
        But this if Fullerton where nobody cares.

        1. I think two Councilmembers can request an item to be placed on a future agenda for discussion. Doesn’t mean the other three have to entertain what’s being discussed or proposed. Jung, Dunlap and Whitaker will have to let the other two spin their wheels and have some of the madres and their niños go through their usual donkey show and then they can promptly lift their leg on the whole idea again.

          If the Zahra cancer does indeed get a Council majority next year it will most certainly end up killing its host. What’s left of Fullerton won’t survive a Zahra junta.

          1. No, that’s not quite right. Two members can agendize something but they can’t simply resurrect something that’s already been decided by the majority. If that were true, then anything could be stalled by a council minority be reagendizing the same damn thing over and over again.

  2. That’s a pretty comprehensive list. I wonder what would happen if it were presented to our crack staff to answer one by one. Now that would be fun to watch, but nobody wants to make staff “look bad” even though they are doing it to themselves.

  3. How sadly true. The Trail to Nowhere Monstrosity came back exactly the same as it went away 2 years ago. Then it died, but not really. Alice Loya kept pushing and lying and pushing some more. 4 City Managers have now presided over this still birth but phoenix-like it rises from its ashes.

━━━━━━━━━━━━━━━━━━━━━━━━━━━━━━

**Problem to work on:** Please rewrite the Fullerton council comments from "1. No, that’s" to "from its ashes.", replacing "City Managers" with "City Administrators".

**Recorded information:**
━━━━━━━━━━━━━━━━━━━━━━━━━━━━━━

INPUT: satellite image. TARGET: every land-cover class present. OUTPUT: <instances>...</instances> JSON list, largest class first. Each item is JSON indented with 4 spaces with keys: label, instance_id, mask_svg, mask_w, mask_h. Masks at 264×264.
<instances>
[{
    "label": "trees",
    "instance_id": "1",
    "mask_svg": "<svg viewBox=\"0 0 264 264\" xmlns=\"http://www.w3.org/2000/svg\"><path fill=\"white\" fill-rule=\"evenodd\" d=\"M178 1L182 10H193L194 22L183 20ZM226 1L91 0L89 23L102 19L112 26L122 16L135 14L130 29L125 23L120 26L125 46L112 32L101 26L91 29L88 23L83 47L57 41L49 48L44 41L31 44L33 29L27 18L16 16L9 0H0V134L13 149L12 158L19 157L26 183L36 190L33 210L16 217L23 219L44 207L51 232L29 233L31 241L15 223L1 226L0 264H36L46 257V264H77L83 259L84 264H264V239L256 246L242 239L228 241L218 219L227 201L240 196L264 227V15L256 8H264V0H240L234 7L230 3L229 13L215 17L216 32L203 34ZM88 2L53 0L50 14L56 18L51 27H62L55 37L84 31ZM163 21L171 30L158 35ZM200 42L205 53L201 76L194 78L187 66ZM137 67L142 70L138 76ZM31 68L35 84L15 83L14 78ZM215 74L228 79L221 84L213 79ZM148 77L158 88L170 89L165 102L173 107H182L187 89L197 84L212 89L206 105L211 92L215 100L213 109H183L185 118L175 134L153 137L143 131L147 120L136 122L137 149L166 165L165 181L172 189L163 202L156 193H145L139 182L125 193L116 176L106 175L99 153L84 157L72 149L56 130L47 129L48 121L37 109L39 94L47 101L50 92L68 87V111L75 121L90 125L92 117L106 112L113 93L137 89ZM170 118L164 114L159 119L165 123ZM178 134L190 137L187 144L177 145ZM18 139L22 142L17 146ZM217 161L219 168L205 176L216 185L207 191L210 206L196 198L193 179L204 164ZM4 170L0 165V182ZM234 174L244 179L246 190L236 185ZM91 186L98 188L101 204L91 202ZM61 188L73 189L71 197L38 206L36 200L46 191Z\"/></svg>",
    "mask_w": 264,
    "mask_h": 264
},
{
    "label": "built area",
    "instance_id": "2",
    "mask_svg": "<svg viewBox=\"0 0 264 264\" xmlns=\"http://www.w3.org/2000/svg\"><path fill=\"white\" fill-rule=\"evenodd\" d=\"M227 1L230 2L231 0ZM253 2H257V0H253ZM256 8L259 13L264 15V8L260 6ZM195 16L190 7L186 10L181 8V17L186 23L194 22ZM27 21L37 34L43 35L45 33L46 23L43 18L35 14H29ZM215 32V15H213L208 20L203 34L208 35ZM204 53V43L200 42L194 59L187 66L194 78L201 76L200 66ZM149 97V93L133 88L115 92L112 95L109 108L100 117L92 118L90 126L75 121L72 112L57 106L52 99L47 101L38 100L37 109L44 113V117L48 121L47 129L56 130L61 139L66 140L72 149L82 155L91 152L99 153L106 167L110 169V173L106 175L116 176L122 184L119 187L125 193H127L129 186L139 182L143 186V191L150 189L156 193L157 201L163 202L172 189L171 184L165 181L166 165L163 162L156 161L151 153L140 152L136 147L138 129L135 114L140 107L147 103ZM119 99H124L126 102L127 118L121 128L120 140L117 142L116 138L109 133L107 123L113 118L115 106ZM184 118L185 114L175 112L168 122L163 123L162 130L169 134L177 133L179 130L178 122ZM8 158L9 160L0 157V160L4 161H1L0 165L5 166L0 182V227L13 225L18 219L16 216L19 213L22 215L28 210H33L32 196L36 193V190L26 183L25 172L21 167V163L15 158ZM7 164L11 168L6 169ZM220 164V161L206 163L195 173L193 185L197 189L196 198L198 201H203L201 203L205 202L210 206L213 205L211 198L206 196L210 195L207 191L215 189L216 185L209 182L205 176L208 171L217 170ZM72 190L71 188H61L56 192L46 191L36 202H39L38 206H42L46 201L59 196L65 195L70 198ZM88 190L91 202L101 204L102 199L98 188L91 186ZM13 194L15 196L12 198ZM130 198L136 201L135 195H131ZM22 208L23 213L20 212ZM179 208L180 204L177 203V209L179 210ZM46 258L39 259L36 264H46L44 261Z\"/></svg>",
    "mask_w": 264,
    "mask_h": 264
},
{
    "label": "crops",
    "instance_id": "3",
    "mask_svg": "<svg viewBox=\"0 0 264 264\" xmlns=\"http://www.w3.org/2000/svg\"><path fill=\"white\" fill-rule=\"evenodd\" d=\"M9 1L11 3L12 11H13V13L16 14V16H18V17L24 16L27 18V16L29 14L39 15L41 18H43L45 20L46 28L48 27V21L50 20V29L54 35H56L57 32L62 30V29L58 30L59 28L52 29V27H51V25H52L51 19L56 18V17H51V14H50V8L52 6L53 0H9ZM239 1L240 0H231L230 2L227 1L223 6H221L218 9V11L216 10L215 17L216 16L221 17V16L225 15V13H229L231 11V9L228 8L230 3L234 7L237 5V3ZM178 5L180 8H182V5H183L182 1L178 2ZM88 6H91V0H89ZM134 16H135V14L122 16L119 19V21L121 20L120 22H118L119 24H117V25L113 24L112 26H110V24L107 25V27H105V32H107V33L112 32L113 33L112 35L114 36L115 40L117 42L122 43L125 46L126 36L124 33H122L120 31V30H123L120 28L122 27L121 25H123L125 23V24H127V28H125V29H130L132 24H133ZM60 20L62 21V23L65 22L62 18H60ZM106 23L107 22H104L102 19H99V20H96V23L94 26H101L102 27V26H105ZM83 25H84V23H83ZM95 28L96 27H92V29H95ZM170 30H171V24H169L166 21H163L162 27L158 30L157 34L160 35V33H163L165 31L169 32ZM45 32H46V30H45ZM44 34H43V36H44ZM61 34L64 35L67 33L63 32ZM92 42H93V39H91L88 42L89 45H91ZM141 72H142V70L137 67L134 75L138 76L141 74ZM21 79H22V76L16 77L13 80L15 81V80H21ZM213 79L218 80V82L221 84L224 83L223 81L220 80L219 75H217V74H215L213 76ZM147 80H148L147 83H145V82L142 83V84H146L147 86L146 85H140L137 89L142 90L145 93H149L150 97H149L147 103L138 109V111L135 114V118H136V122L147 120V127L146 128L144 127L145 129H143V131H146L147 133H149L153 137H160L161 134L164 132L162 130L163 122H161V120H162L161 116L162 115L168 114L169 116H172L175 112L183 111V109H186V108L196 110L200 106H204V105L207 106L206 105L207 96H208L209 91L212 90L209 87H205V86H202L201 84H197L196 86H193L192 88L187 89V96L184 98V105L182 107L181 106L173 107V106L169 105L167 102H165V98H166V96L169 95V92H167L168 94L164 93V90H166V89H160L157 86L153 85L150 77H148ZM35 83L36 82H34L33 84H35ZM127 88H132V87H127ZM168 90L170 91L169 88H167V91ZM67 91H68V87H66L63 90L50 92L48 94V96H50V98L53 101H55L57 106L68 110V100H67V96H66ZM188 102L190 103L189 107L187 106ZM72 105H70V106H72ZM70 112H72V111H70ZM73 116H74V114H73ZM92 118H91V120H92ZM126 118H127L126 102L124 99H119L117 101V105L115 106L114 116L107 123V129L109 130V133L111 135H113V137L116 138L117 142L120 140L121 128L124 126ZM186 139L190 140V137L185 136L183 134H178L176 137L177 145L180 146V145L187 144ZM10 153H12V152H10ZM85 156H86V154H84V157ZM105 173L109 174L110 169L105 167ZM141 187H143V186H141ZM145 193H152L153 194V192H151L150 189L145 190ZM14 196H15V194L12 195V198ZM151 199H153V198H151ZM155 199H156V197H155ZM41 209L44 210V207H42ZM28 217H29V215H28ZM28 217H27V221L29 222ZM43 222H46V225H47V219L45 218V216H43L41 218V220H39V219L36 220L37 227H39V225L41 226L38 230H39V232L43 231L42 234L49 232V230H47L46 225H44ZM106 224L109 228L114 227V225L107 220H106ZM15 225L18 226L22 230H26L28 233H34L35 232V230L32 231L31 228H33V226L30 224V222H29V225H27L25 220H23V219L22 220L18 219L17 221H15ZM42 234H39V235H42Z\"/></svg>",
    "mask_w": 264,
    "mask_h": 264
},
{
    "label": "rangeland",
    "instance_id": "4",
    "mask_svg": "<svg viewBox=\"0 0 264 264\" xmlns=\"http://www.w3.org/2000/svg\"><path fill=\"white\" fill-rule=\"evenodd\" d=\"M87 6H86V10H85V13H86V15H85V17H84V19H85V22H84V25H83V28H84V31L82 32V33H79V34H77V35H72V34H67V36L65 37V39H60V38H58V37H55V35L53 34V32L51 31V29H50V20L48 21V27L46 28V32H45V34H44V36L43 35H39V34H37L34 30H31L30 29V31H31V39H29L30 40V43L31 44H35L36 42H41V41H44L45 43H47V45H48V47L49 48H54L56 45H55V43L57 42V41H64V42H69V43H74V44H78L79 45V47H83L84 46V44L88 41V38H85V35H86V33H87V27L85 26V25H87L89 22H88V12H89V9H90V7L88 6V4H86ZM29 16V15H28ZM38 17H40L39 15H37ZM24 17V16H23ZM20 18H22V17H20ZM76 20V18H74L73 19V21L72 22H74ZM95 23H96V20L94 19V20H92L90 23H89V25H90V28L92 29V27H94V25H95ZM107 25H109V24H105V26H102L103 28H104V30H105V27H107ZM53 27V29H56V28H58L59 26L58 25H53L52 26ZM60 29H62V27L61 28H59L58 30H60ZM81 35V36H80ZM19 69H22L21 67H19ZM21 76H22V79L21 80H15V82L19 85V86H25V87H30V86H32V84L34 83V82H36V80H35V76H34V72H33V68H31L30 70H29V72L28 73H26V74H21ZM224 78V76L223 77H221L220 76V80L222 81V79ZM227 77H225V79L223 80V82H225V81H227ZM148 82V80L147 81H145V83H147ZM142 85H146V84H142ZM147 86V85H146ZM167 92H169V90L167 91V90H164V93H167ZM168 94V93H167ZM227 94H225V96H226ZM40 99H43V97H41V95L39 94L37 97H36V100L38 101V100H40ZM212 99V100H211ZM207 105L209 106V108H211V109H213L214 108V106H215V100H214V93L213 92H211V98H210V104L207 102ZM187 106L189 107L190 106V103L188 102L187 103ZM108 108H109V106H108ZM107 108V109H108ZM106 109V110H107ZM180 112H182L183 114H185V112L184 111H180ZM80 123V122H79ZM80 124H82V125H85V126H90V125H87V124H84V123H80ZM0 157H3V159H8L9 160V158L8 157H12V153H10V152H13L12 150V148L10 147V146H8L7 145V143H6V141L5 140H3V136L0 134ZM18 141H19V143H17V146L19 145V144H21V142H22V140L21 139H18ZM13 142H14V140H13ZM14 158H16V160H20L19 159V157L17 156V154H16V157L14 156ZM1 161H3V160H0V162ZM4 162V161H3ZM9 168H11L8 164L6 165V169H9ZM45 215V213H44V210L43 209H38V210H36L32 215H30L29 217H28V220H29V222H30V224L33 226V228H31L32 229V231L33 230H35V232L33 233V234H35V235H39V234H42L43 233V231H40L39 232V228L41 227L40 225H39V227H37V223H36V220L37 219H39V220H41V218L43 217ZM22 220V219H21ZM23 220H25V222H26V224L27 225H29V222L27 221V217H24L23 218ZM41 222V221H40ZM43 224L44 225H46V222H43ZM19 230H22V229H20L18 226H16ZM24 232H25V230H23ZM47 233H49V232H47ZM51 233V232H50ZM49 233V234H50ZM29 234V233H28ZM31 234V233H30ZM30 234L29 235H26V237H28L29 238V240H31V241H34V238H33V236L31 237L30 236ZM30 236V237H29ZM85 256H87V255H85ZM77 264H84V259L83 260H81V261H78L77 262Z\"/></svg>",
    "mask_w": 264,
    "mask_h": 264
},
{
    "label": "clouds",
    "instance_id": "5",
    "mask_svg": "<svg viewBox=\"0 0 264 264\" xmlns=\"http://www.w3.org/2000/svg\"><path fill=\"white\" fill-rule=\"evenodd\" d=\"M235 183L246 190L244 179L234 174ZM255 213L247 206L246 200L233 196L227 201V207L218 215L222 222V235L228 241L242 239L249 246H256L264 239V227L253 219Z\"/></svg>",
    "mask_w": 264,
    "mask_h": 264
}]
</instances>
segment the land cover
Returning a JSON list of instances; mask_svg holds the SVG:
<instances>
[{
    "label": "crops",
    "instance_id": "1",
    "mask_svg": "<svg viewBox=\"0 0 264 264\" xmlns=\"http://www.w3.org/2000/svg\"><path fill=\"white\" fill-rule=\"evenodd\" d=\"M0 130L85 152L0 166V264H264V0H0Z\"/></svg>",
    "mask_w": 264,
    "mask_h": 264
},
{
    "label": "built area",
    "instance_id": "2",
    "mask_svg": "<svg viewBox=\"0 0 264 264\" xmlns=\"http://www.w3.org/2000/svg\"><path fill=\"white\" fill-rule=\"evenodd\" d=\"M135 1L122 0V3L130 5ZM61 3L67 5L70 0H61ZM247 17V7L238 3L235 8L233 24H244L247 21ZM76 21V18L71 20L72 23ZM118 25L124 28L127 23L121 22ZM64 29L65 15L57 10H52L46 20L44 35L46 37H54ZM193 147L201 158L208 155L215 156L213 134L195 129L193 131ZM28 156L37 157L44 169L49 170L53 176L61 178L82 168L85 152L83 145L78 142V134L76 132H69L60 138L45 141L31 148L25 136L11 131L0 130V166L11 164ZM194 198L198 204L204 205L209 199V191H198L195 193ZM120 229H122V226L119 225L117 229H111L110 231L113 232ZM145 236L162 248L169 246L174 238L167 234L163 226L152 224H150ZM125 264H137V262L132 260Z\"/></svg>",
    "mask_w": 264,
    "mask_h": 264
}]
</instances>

━━━━━━━━━━━━━━━━━━━━━━━━━━━━━━

**The completed task:**
1. No, that’s not quite right. Two members can agendize something but they can’t simply resurrect something that’s already been decided by the majority. If that were true, then anything could be stalled by a council minority be reagendizing the same damn thing over and over again.

  2. That’s a pretty comprehensive list. I wonder what would happen if it were presented to our crack staff to answer one by one. Now that would be fun to watch, but nobody wants to make staff “look bad” even though they are doing it to themselves.

  3. How sadly true. The Trail to Nowhere Monstrosity came back exactly the same as it went away 2 years ago. Then it died, but not really. Alice Loya kept pushing and lying and pushing some more. 4 City Administrators have now presided over this still birth but phoenix-like it rises from its ashes.